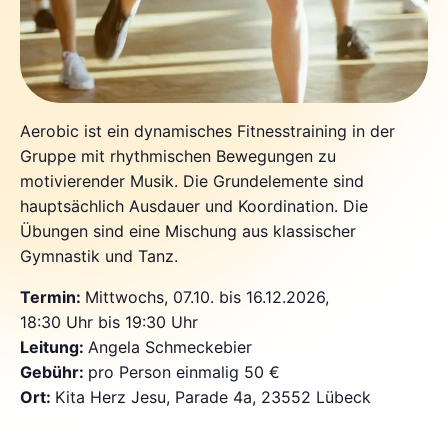
Aerobic ist ein dynamisches Fitnesstraining in der
Gruppe mit rhythmischen Bewegungen zu
motivierender Musik. Die Grundelemente sind
hauptsächlich Ausdauer und Koordination. Die
Übungen sind eine Mischung aus klassischer
Gymnastik und Tanz.
Termin:
Mittwochs, 07.10. bis 16.12.2026,
18:30 Uhr bis 19:30 Uhr
Leitung:
Angela Schmeckebier
Gebühr:
pro Person einmalig 50 €
Ort:
Kita Herz Jesu, Parade 4a, 23552 Lübeck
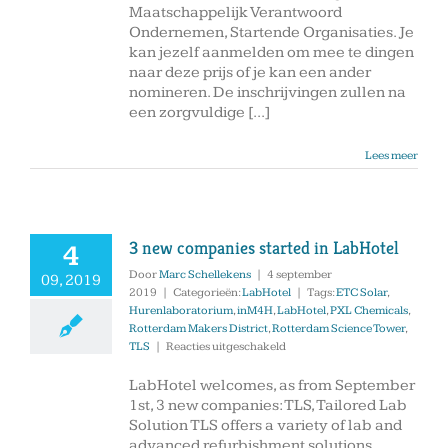
Maatschappelijk Verantwoord
Ondernemen, Startende Organisaties. Je
kan jezelf aanmelden om mee te dingen
naar deze prijs of je kan een ander
nomineren. De inschrijvingen zullen na
een zorgvuldige [...]
Lees meer
3 new companies started in LabHotel
4
Door
Marc Schellekens
|
4 september
09, 2019
2019
|
Categorieën:
LabHotel
|
Tags:
ETC Solar
,
Hurenlaboratorium
,
inM4H
,
LabHotel
,
PXL Chemicals
,
Rotterdam Makers District
,
Rotterdam Science Tower
,
voor
TLS
|
Reacties uitgeschakeld
3
new
LabHotel welcomes, as from September
companies
1st, 3 new companies: TLS, Tailored Lab
started
Solution TLS offers a variety of lab and
in
advanced refurbishment solutions.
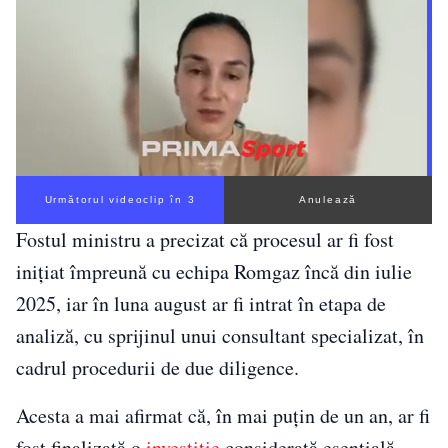
Următorul videoclip în 1
Anulează
Fostul ministru a precizat că procesul ar fi fost
inițiat împreună cu echipa Romgaz încă din iulie
2025, iar în luna august ar fi intrat în etapa de
analiză, cu sprijinul unui consultant specializat, în
cadrul procedurii de due diligence.
Acesta a mai afirmat că, în mai puțin de un an, ar fi
fost finalizată o
investiție
considerată esențială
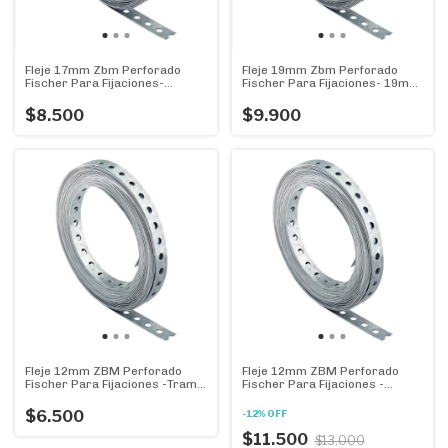
Fleje 17mm Zbm Perforado
Fleje 19mm Zbm Perforado
Fischer Para Fijaciones-
Fischer Para Fijaciones- 19mm
17mmx 5m
X 5m
$8.500
$9.900
Fleje 12mm ZBM Perforado
Fleje 12mm ZBM Perforado
Fischer Para Fijaciones -Tramo
Fischer Para Fijaciones -
5 metros - 12mmx 5m
ROLLO 12mm X 15m
$6.500
-
12
%
OFF
$11.500
$13.000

============================================================

What the exercise asks -
Read the data above. Pull out each line in which the string "LabHotel" appears.

Output for this exercise -
3 new companies started in LabHotel
LabHotel
LabHotel
LabHotel welcomes, as from September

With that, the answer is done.